Bem Vindo!

quinta-feira, 27 de maio de 2010

AOS PROFESSORES DE LÍNGUAS...

SINTAXE: EXPLORANDO A ESTRUTURA DA SENTENÇA
Por: Prof.Esp. Cristina Genésio Vieira

Sabendo que a linguagem é uma capacidade inata dos seres humanos, podemos levar em consideração que nós temos a capacidade de sabermos como se estruturam os itens lexicais de uma língua natural. Essa capacidade nos permite agrupar itens lexicais de acordo com conceitos gramaticais que os fazem compartilhar e diferenciar um nome de um verbo, por exemplo. Além disso, essa nossa competência linguística, nos permite perceber que a estrutura da sentença de nossa língua materna há seqüência linear de itens lexicais, onde é uma combinação estrutural dos itens lexicais com o objetivo de formar uma sentença, assim seguindo uma ordem hierárquica.
##############################
**CONJUNTO DE TAREFAS**
a) Quem assina o texto sobre sintaxe?
b) Segundo o texto sobre sintaxe, o que a nossa capacidade de linguagem nos permite fazer? Liste todos os itens.
c) Copie do texto sobre sintaxe, sem alterar nada, o trecho que vai de "AOS PROFESSORES DE" até "uma ordem hierárquica.", incluindo essas palavras.
##############################
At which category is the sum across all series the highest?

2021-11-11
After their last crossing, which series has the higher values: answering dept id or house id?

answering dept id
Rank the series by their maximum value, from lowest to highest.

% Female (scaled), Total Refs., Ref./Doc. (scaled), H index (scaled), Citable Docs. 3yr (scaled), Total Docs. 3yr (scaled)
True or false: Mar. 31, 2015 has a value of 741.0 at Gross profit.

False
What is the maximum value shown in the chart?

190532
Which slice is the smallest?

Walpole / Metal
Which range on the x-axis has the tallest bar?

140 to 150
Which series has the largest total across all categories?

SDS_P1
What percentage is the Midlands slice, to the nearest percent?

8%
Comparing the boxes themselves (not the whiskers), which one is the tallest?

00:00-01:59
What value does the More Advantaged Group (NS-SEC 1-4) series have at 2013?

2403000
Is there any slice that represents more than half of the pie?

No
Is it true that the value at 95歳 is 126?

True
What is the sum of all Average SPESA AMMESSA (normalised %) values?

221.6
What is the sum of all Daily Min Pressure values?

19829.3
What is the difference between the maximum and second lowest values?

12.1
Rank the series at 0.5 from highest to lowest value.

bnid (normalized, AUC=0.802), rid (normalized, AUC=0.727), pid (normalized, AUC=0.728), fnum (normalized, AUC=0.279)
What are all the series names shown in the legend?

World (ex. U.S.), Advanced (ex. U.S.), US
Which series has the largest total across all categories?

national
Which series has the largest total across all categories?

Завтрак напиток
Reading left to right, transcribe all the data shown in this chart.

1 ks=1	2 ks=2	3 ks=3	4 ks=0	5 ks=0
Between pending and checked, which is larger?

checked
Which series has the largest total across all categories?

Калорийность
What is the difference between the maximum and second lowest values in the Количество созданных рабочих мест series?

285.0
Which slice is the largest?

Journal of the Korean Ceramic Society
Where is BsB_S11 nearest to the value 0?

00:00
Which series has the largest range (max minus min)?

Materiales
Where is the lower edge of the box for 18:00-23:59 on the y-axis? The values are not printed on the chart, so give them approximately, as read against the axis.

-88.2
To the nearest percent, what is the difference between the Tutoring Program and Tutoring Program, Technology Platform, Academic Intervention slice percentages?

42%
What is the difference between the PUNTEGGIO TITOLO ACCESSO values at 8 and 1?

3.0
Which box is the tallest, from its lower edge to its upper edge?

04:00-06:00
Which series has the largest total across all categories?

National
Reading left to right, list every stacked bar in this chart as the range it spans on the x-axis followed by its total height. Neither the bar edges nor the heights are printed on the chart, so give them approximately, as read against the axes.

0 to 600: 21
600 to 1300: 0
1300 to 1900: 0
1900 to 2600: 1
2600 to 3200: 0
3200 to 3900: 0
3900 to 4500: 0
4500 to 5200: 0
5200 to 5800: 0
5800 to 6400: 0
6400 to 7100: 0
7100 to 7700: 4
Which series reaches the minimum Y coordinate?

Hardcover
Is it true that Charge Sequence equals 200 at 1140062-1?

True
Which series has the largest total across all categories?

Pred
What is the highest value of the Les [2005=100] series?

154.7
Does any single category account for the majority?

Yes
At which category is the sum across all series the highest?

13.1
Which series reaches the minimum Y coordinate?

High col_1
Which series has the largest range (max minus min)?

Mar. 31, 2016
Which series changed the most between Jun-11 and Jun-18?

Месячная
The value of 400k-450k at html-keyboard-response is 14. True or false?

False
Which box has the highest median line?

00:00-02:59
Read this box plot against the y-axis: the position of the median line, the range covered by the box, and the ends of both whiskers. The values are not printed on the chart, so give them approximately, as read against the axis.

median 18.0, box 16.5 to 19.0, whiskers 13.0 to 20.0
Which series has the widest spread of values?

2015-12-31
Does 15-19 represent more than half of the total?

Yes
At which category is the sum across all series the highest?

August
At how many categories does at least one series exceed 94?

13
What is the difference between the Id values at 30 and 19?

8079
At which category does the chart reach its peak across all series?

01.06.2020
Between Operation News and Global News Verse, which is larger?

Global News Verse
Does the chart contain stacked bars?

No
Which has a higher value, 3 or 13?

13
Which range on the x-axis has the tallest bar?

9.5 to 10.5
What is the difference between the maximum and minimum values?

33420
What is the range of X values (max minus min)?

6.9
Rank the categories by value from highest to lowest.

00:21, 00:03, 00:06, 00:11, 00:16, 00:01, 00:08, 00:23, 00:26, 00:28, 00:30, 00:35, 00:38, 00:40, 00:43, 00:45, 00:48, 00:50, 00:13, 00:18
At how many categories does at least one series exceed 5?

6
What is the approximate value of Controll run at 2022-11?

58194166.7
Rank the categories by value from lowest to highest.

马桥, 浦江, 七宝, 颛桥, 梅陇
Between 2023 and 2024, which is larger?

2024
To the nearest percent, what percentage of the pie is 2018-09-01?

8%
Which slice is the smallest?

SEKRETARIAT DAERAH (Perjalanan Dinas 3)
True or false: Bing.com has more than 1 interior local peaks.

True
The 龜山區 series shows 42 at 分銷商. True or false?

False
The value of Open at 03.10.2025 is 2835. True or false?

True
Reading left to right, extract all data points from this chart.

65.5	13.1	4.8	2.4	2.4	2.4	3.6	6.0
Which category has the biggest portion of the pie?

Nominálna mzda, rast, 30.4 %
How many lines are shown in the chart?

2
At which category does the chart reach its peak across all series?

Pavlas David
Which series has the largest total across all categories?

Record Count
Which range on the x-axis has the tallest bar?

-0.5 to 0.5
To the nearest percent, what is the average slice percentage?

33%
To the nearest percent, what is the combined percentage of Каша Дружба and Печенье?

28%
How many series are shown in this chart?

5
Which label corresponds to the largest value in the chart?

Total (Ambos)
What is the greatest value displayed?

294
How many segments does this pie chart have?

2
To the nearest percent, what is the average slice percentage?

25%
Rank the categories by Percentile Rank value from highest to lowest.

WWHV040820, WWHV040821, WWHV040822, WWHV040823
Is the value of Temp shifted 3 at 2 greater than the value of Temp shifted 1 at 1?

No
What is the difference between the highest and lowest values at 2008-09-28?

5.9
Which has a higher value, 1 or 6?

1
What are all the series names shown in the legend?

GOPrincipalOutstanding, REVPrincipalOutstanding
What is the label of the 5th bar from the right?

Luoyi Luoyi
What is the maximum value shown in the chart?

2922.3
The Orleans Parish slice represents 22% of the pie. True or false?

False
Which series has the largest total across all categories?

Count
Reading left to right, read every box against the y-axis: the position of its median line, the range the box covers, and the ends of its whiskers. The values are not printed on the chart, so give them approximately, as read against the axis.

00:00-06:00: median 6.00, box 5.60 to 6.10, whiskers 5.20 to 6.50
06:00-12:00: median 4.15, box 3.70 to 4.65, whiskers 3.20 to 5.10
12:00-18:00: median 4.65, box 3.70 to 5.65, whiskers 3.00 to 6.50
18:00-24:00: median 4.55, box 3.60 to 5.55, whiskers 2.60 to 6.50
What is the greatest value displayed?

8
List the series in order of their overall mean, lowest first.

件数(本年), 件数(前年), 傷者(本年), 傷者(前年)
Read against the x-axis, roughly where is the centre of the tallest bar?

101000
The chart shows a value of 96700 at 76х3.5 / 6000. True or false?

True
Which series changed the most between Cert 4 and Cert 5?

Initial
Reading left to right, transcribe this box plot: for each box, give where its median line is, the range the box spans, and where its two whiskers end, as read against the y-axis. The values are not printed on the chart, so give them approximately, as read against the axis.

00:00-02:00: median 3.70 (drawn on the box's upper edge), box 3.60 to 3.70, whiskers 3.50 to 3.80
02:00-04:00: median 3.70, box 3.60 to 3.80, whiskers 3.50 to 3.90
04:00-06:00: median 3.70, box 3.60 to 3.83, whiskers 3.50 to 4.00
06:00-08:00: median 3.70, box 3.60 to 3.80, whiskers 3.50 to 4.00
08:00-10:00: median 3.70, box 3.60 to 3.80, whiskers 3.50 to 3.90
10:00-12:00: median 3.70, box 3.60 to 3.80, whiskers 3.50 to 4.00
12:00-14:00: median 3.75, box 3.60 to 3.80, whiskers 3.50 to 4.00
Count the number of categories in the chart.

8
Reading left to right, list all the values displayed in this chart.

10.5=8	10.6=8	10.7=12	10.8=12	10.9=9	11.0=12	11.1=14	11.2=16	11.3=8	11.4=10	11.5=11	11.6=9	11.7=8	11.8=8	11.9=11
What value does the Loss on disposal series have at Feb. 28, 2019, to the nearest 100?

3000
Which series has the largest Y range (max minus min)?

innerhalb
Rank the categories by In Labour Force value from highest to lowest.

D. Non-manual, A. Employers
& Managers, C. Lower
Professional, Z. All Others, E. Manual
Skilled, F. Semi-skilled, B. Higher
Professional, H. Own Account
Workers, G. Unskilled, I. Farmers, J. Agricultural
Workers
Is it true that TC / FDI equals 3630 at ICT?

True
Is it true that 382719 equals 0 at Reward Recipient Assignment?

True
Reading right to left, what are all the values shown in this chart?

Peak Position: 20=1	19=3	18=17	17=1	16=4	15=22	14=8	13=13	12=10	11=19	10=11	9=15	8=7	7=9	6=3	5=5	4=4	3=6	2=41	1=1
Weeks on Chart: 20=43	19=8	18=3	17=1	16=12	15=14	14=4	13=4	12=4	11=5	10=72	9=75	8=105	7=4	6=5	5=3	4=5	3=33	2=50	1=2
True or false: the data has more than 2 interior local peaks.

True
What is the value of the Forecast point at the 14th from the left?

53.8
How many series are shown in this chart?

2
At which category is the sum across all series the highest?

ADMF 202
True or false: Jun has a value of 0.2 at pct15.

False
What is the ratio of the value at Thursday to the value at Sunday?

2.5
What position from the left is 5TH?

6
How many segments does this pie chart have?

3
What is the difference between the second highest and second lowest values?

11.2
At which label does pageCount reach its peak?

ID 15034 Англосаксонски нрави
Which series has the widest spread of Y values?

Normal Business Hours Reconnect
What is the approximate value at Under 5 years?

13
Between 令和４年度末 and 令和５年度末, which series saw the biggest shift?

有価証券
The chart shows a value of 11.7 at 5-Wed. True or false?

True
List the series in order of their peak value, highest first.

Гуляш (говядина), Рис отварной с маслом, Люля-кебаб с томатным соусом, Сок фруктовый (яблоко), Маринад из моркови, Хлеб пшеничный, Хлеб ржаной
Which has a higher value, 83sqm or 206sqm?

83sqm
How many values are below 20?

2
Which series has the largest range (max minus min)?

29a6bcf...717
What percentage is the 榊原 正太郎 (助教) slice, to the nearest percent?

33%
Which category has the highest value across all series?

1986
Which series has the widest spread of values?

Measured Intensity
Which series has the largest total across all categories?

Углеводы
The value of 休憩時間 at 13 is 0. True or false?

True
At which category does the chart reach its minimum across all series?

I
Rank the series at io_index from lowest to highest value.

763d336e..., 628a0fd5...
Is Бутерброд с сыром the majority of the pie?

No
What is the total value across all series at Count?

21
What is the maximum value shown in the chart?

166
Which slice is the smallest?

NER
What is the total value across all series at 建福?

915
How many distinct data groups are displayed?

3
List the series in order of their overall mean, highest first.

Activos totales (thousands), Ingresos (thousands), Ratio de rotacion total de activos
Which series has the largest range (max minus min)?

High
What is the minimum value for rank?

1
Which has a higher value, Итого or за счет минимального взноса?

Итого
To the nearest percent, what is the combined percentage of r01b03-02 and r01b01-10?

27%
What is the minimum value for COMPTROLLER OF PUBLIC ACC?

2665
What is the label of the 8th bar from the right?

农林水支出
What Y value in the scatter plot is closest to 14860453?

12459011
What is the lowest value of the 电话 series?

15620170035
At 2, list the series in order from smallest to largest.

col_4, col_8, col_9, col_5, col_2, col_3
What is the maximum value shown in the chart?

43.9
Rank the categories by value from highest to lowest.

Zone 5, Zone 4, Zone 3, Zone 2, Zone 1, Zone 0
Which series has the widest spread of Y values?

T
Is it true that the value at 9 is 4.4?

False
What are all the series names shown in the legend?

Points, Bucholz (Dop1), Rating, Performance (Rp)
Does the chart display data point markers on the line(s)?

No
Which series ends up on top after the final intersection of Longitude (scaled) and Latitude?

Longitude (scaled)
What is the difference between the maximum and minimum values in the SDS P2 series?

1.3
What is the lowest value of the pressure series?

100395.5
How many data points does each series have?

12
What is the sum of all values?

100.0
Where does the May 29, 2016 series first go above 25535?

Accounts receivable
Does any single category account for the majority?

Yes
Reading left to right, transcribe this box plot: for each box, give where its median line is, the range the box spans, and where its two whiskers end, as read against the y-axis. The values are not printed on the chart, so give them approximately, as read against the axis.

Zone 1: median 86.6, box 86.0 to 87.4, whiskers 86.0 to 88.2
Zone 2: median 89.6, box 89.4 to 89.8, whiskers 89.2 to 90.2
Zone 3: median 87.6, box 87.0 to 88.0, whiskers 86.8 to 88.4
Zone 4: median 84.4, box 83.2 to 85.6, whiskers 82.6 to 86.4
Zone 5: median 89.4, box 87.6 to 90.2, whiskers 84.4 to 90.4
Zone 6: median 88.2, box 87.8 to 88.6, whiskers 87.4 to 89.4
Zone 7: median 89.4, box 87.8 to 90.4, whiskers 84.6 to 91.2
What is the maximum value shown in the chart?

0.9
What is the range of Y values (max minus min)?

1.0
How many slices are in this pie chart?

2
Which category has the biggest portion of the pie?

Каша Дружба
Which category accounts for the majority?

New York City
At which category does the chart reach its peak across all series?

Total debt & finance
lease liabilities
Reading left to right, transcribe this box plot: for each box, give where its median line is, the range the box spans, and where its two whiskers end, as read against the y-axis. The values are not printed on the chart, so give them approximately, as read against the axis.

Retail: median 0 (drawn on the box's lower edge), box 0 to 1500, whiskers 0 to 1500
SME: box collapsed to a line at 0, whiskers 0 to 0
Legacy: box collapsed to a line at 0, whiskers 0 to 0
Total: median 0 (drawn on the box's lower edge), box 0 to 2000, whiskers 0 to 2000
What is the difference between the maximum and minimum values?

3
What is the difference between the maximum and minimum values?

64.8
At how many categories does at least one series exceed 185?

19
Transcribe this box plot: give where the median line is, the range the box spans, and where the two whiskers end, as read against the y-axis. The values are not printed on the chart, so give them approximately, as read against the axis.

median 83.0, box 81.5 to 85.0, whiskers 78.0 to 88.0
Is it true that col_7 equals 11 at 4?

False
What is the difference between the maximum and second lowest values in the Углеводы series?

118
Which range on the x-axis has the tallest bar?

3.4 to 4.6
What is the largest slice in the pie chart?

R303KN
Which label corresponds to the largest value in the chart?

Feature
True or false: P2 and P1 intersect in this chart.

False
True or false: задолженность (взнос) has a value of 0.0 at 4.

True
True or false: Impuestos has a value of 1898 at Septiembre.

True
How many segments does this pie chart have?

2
##############################
**RESPOSTAS DAS TAREFAS**
a) Prof.Esp. Cristina Genésio Vieira.

b)
- Saber como se estruturam os itens lexicais de uma língua natural.
- Agrupar itens lexicais de acordo com conceitos gramaticais que diferenciam, por exemplo, um nome de um verbo.
- Perceber que a estrutura da sentença da nossa língua materna tem uma sequência linear de itens lexicais, que seguem uma ordem hierárquica.

c)
AOS PROFESSORES DE LÍNGUAS...

SINTAXE: EXPLORANDO A ESTRUTURA DA SENTENÇA
Por: Prof.Esp. Cristina Genésio Vieira

Sabendo que a linguagem é uma capacidade inata dos seres humanos, podemos levar em consideração que nós temos a capacidade de sabermos como se estruturam os itens lexicais de uma língua natural. Essa capacidade nos permite agrupar itens lexicais de acordo com conceitos gramaticais que os fazem compartilhar e diferenciar um nome de um verbo, por exemplo. Além disso, essa nossa competência linguística, nos permite perceber que a estrutura da sentença de nossa língua materna há seqüência linear de itens lexicais, onde é uma combinação estrutural dos itens lexicais com o objetivo de formar uma sentença, assim seguindo uma ordem hierárquica.